# Help - Convince me about crocodile straps



## badgersdad (May 16, 2014)

I've got a nice vintage dress watch coming in. I should probably put it on a croc strap for historical accuracy but I can't help preferring a plainer strap like the one below. Croc feels a bit naff. Am I showing my ignorance? Do you have to wear one to get one? Will I look back one day and laugh that I didn't use to like croc?










or...


----------



## Redmonds (May 30, 2013)

I would say buy the one which YOU like. Imo crocs are nice and I like them, and they look best on quite thin, small pieces, but that's just me. It's all relative


----------



## chris.ph (Dec 29, 2011)

i think i prefer the one you made mate


----------



## PDXWatchCollector (Nov 15, 2013)

As long as you get a genuine Crocodile skin band, you're fine ... it's the ones with printed patterns that look cheap.


----------



## ProperTidy (Mar 10, 2014)

I've got fake crocs on a couple of fixed lug watches because they were the only ones I could find. Wasn't sure at first, would have gone for plainer straps if I could have found them but open ended straps can be a bugger to source. I like them now, they suit the watches, took a while for me to not dislike them though... At some point I'll get proper croc for them.


----------



## badgersdad (May 16, 2014)

chris.ph said:


> i think i prefer the one you made mate


 Cheers Chris. I've got half a pair of boots left, but i'm not sure it'd be the thing for a dress watch.


----------



## badgersdad (May 16, 2014)

PDXWatchCollector said:


> As long as you get a genuine Crocodile skin band, you're fine ... it's the ones with printed patterns that look cheap.





ProperTidy said:


> I've got fake crocs on a couple of fixed lug watches because they were the only ones I could find. Wasn't sure at first, would have gone for plainer straps if I could have found them but open ended straps can be a bugger to source. I like them now, they suit the watches, took a while for me to not dislike them though... At some point I'll get proper croc for them.

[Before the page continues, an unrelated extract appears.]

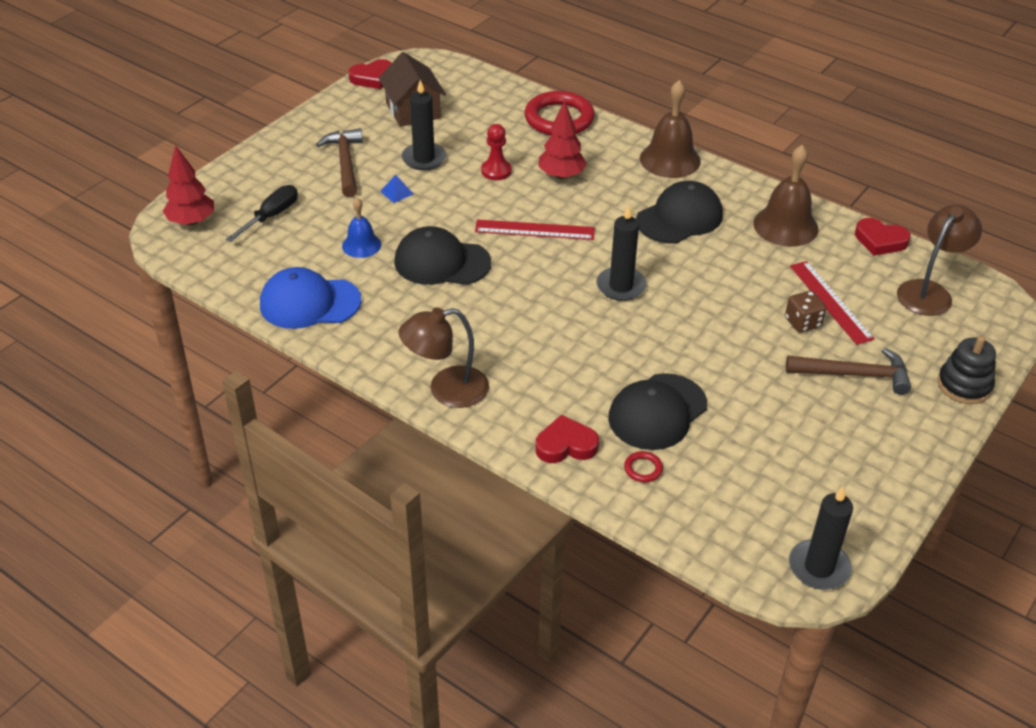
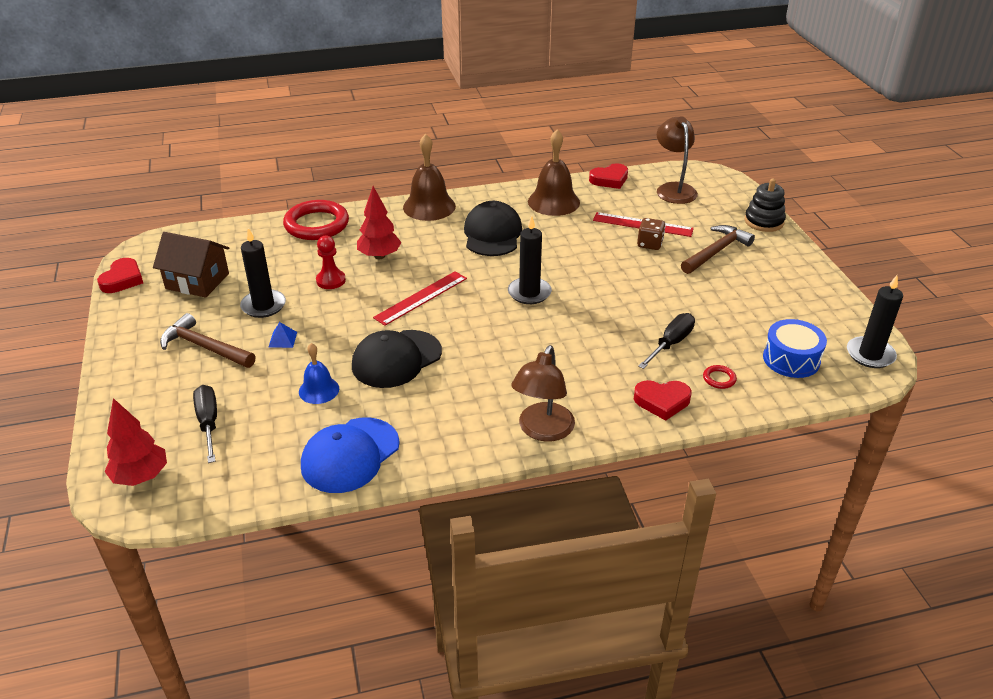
camera: 50 degrees left, 5 degrees down
(566, 445) = (662, 401): red heart -> red heart turned 120 degrees counterclockwise
(657, 412) = (670, 343): black cap -> black screwdriver
(736, 508) = (791, 359): none -> blue drum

 Well, I'm not about to drop £50 on a strap so you've convinced me against 'em. Thanks. Good work. :biggrin:


----------



## ProperTidy (Mar 10, 2014)

PDXWatchCollector said:


> badgersdad said:
> 
> 
> > PDXWatchCollector said:
> ...


I've come close to getting a couple of replacement straps a couple of times but £120 on two straps, well, I always end up buying a new watch instead!


----------



## badgersdad (May 16, 2014)

ProperTidy said:


> PDXWatchCollector said:
> 
> 
> > badgersdad said:
> ...


£120? A new watch and a takeaway. :drinks:


----------



## Steve72 (Sep 8, 2013)

Stick a cheap one on it and wear it round the house. If you grow to like it invest in a decent one. That way you will not blow your money on something you may not bond with.


----------



## badgersdad (May 16, 2014)

Steve72 said:


> Stick a cheap one on it and wear it round the house. If you grow to like it invest in a decent one. That way you will not blow your money on something you may not bond with.


Good advice. Sort of what I have done. I've ordered the £20 plain hirsch above, but i might upgrade to a horween at a later date.


----------



## badgersdad (May 16, 2014)

well, the Hirsch arrived and has gone straight back. What a horrible, mean little purple-y thing it was. Let's try a Darlena glove leather instead.


----------